■ Task instructions ■
[A] In the excerpt on in situ upgrading below, translate this sentence into Spanish: "The recovery well 18 serves to collect the recovered fluids, from which the recovered fluids flow or are pumped to the surface."
[B] List every fraction or product that the excerpt on in situ upgrading below says leaves distillation column 20, each with its reference number.

■ Excerpt ■
Residue Assisted In situ Upgrading (RAISUP)
[0064] In a first embodiment, as shown in Figure 1, the invention provides a
system for
Residue Assisted In situ Upgrading (RAISUP) in an in situ upgrading chamber 12
having
an upgrading well pair 13. In accordance with this embodiment, one of the
wells of the
upgrading well pair is an injection well 16 and the other well is a recovery
well 18. Well
pairs may be horizontal, vertical or inclined and may comprise combinations of
such
wells as shown in Figure 2b. For the purposes of description, a horizontal
well pair is
described although it is understood that other combinations of well pairs may
be utilized.
Initially, hot fluid or steam is injected into the injection well, causing a
chamber 12 to
grow at and around the injection point 16a. The recovery well 18 serves to
collect the
recovered fluids, from which the recovered fluids flow or are pumped to the
surface. At
the surface, the recovered fluids enter an atmospheric and/or vacuum
distillation column
20 where the heavy oil is separated into fractions by weight, leaving at the
bottom of the
distillation column a heavy vacuum or atmospheric residue fraction 20a (the
"residue
fraction"), and at higher levels of the column, lighter oil fractions 20b,
recovered gases
20c and recovered diluent 20d (if utilized).

■ Dataset records ■
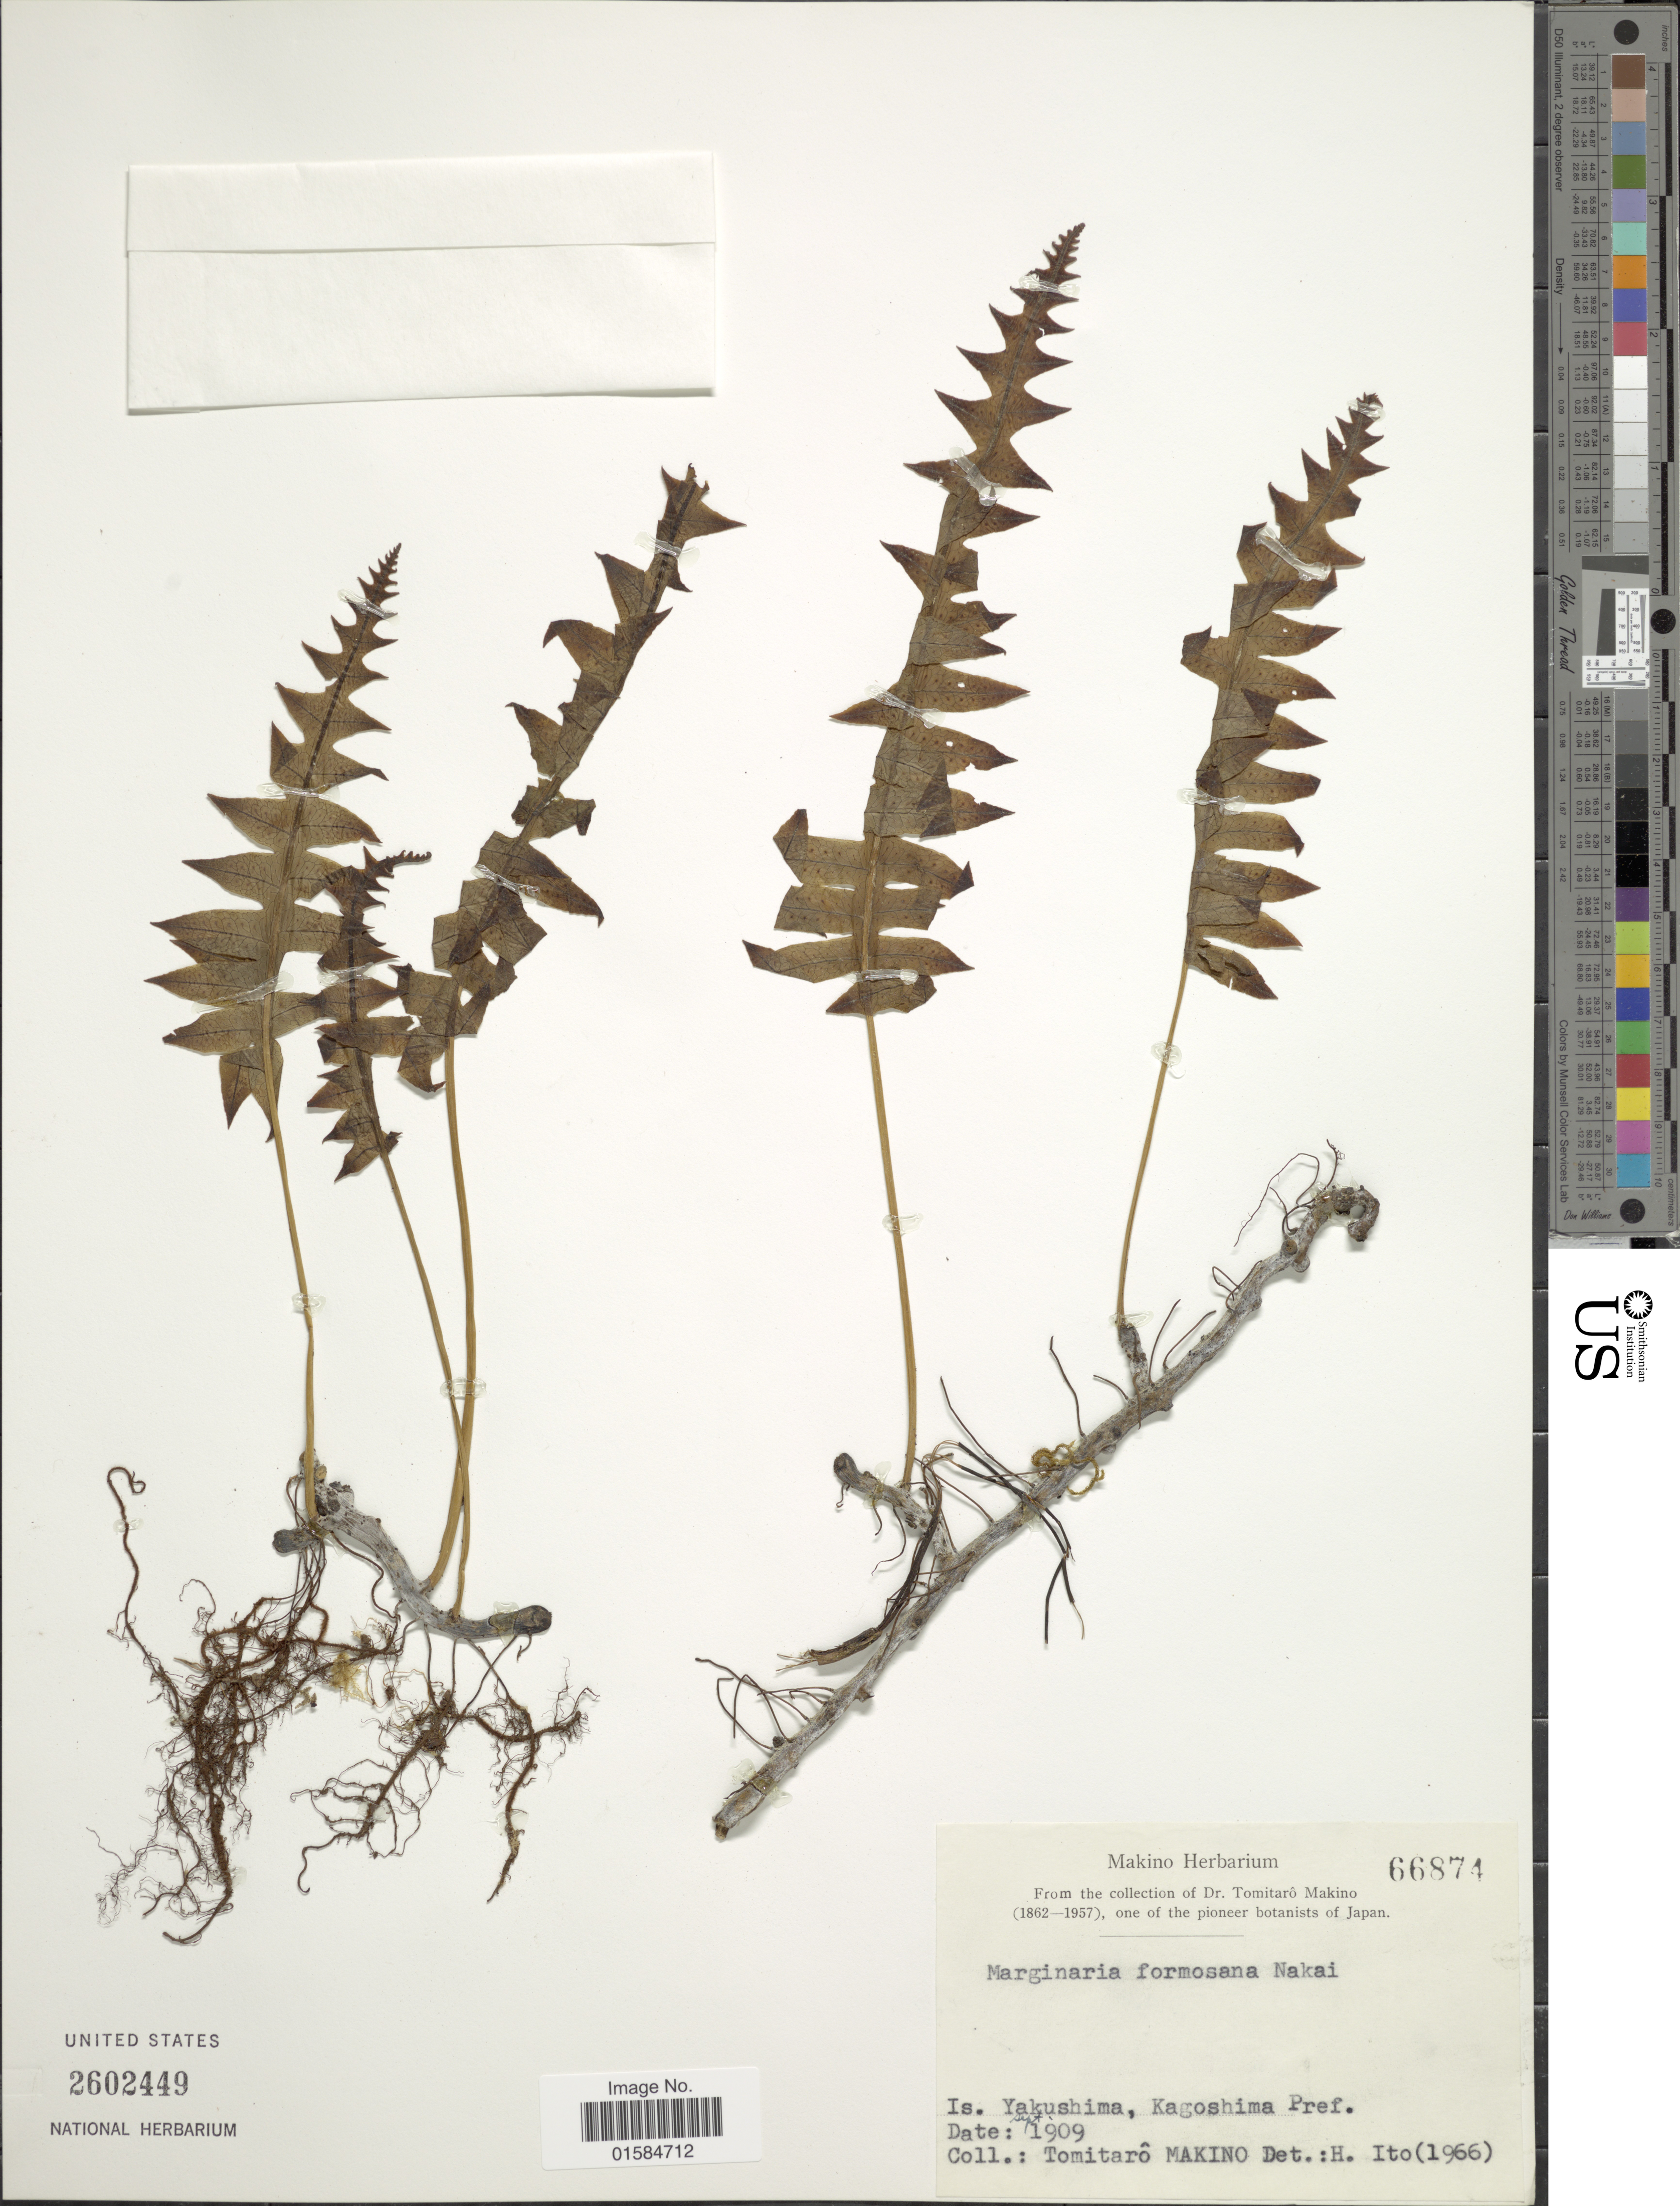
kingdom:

==

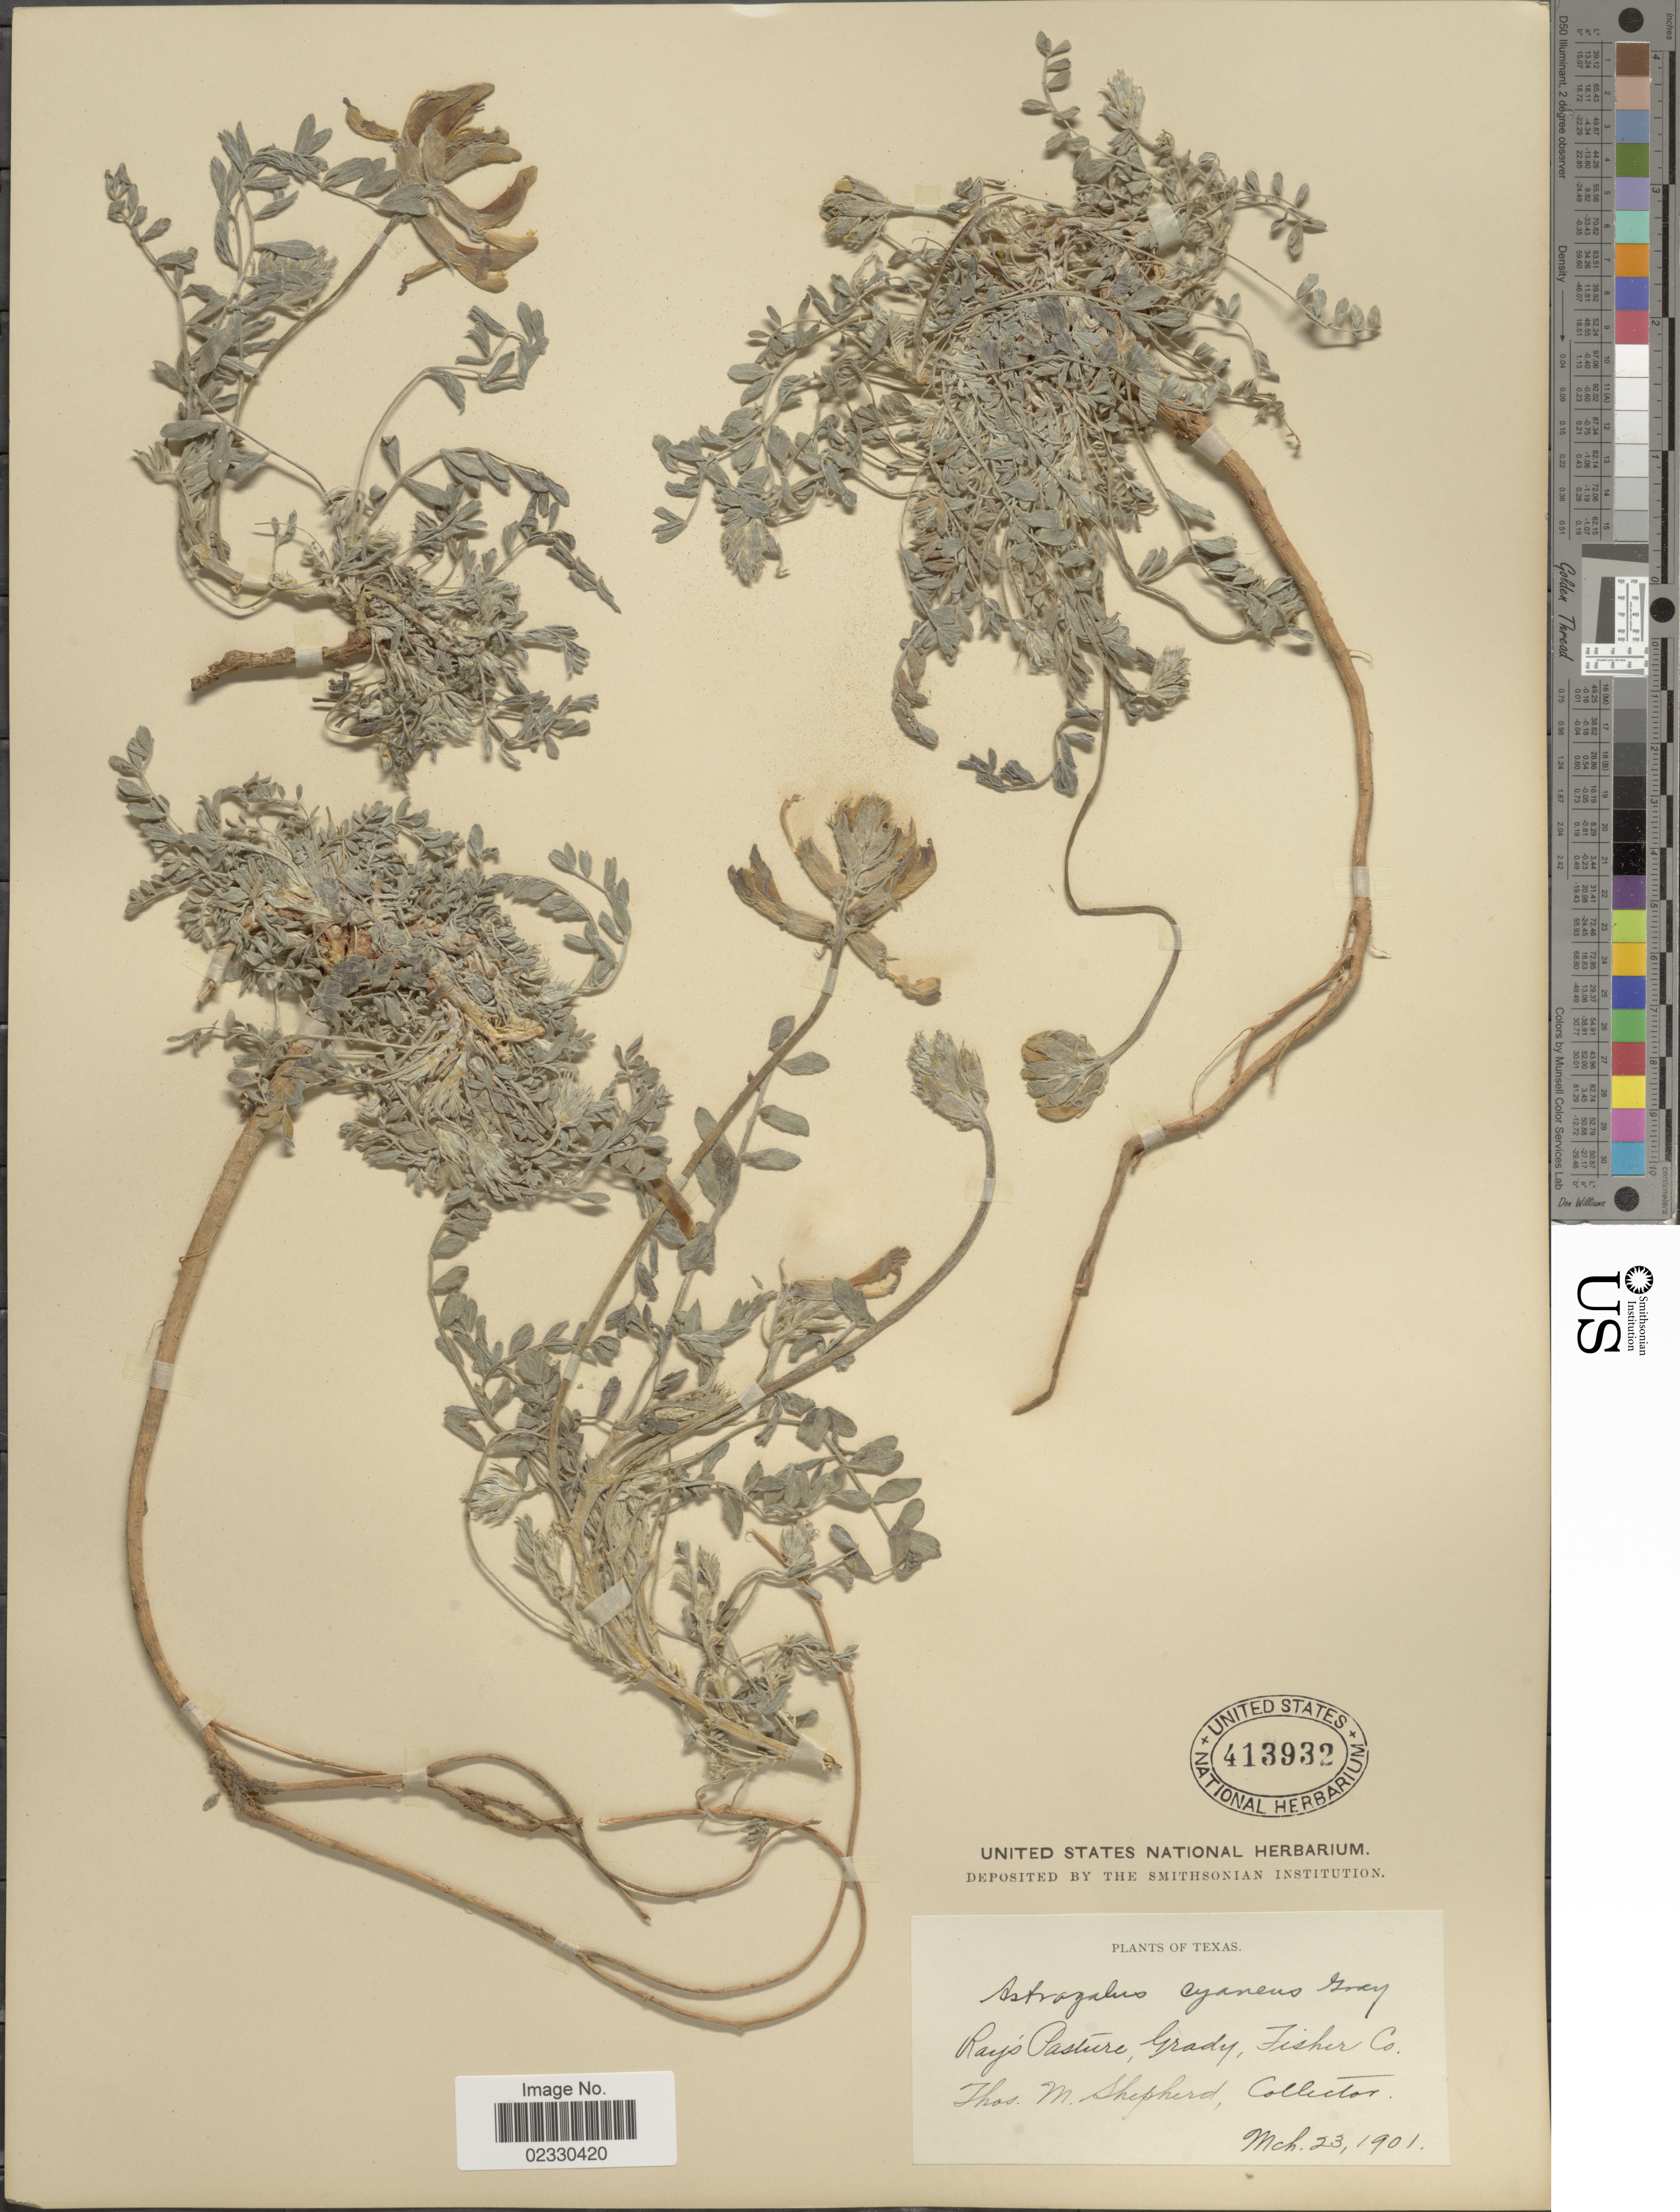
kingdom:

■ Exercise solutions ■
[A] El pozo de recuperación 18 sirve para recoger los fluidos recuperados, desde el cual los fluidos recuperados fluyen o se bombean a la superficie.

[B]
- Heavy vacuum or atmospheric residue fraction (the "residue fraction"), 20a
- Lighter oil fractions, 20b
- Recovered gases, 20c
- Recovered diluent (if utilized), 20d